The Fondation Biermans-Lapôtre is a university residence that is part of the Cité international universitaire de Paris, located in the 14th arrondissement of Paris, near Parc Montsouris. It is the first foreign house decided on the site of the Cité Internationale universitaire de Paris. The residence primarily accommodates graduate students from Belgium and Luxembourg who are pursuing their studies in Paris, but students of other nationalities also live there as a part of the Cité's commitment to international exchange.

Jean Hubert Biermans and his wife Berthe Lapôtre funded the construction of the residence, which was completed in 1927. It was renovated in 2000.
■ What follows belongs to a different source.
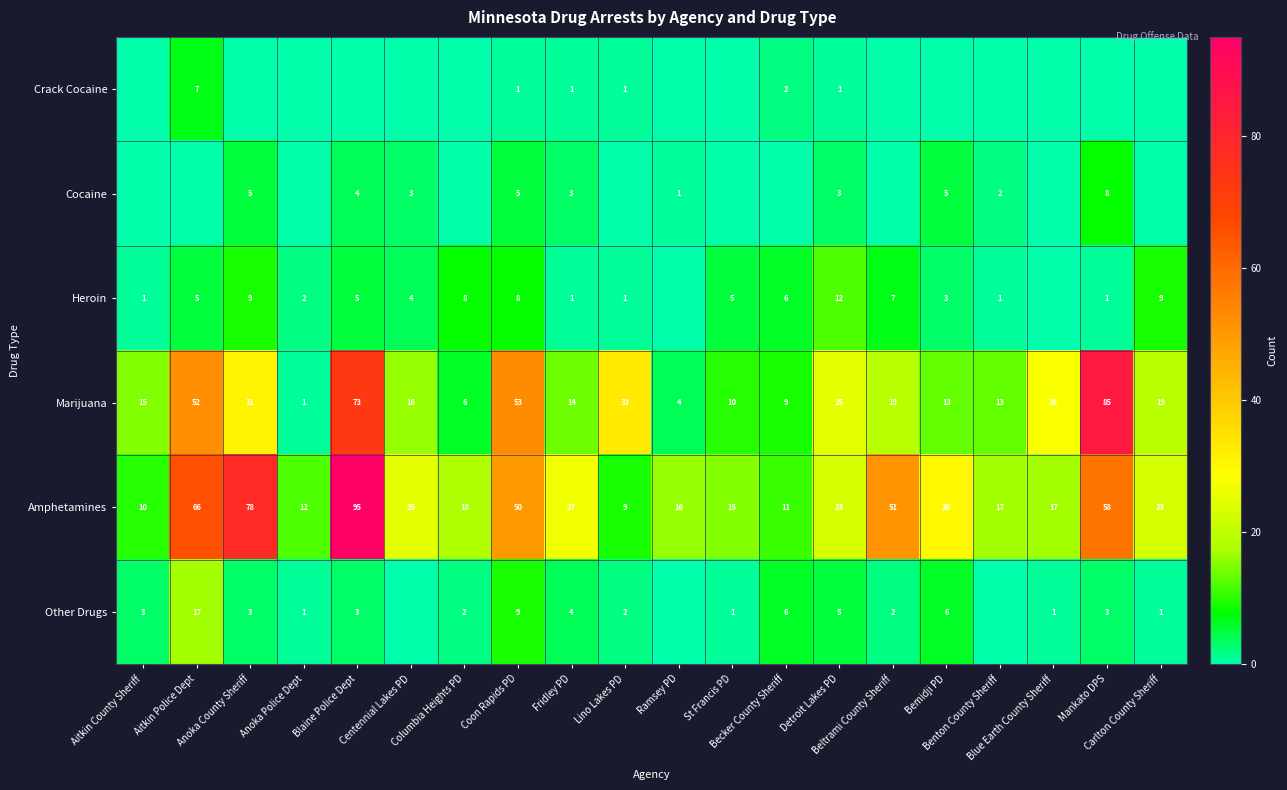

What is the sum of all Amphetamines values?

651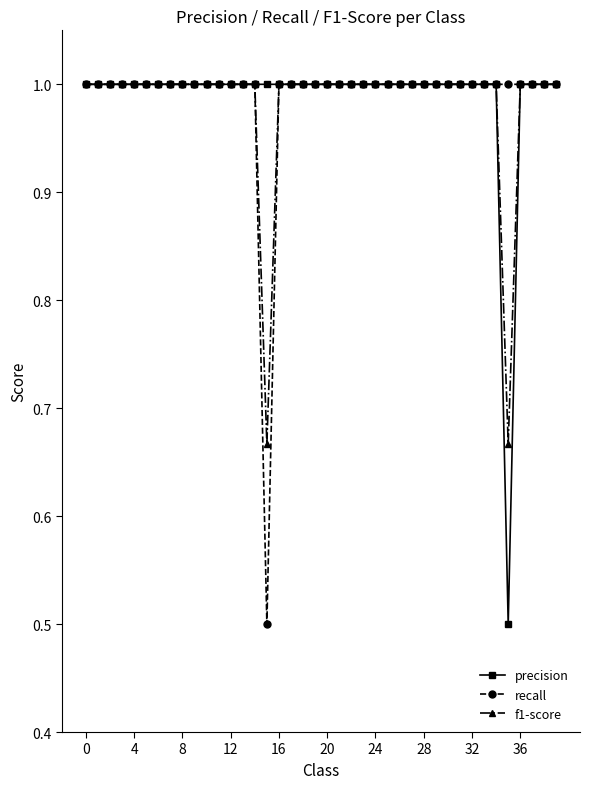

At how many categories does at least one series exceed 0?

40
Armand Guéritte was the architect of the Fondation Biermans-Lapôtre, as well as the Maison des Provinces de France. Marcel Gaumont designed the literature and science themed bas-relief entrance and Edgar Brandt made the gate. There are also frescoes depicting important locations in Belgium by René Gaucher inside the building.
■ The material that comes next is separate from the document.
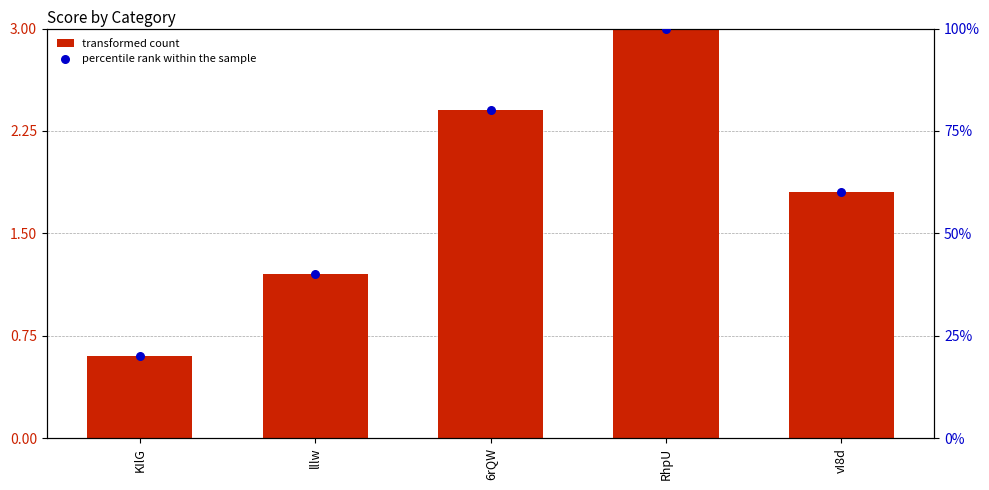

What are all the series names shown in the legend?

transformed count, percentile rank within the sample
== Famous former residents ==

- Jean-Louis Curtis, French writer.
- Gilles Dal, Belgian writer and comedian.
- Francis Delprée, jurist and politician.
- François Englert, winner of the Nobel Prize in physics.
- Olivier Gourmet, actor.
- Michel Hansenne, Belgian politician.
- Hervé Hasquin, historian and politician.
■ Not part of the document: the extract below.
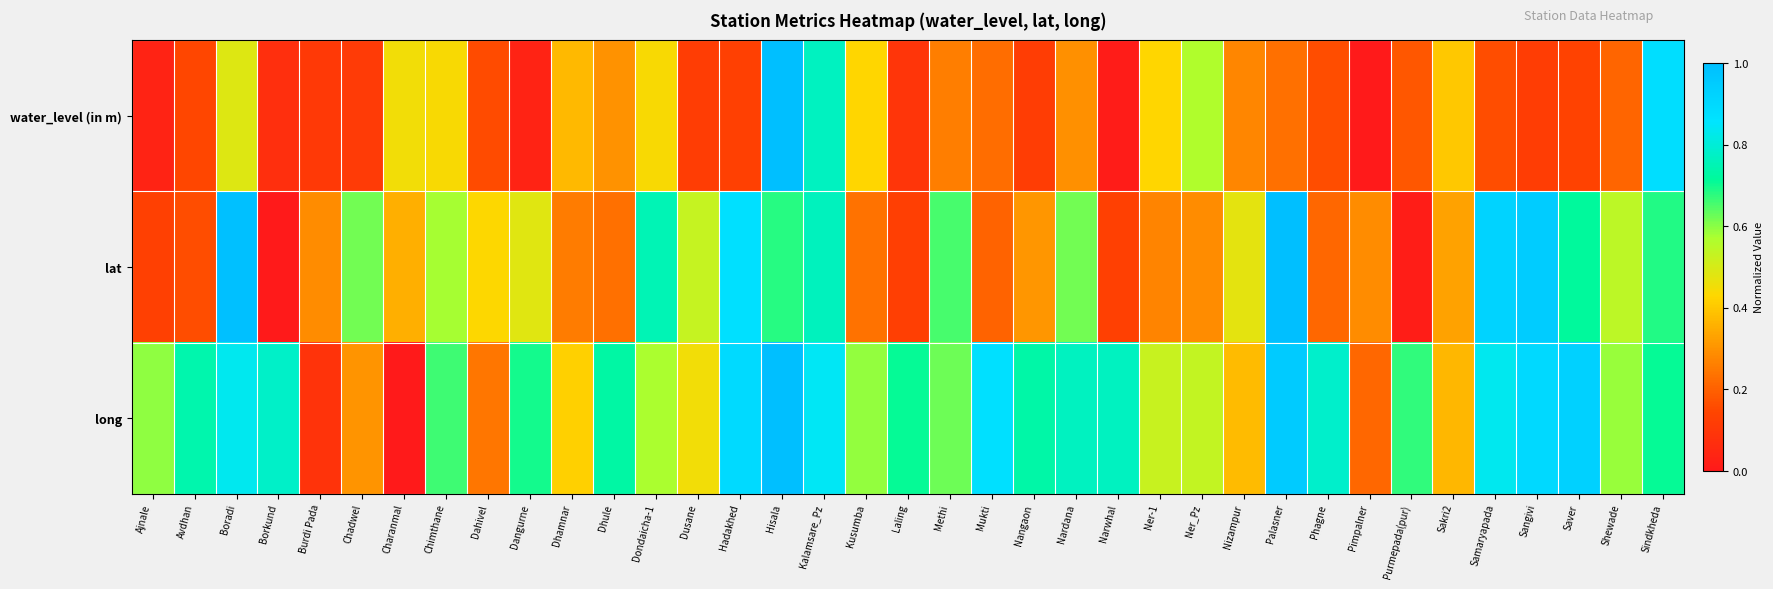

Which series has the largest total across all categories?

long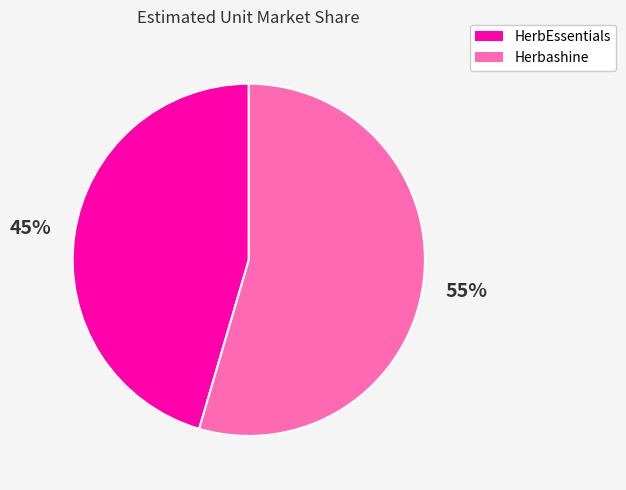

Is it true that Herbashine is 41% of the pie?

False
- Maurice Olender, historian.
- Viviane Reding, Luxembourg politician.
- Philippe Roberts-Jones, art historian.
- Jacques Santer, former president of the European Commission.
- André de Staercke, Belgian politician and diplomat.
- Peter Moors, Belgian diplomat.
- Charline Vanhoenacker, Belgian journalist and comedian.
- David Van Reybrouck, Belgian writer.
- Pierre Werner, Luxembourg politician.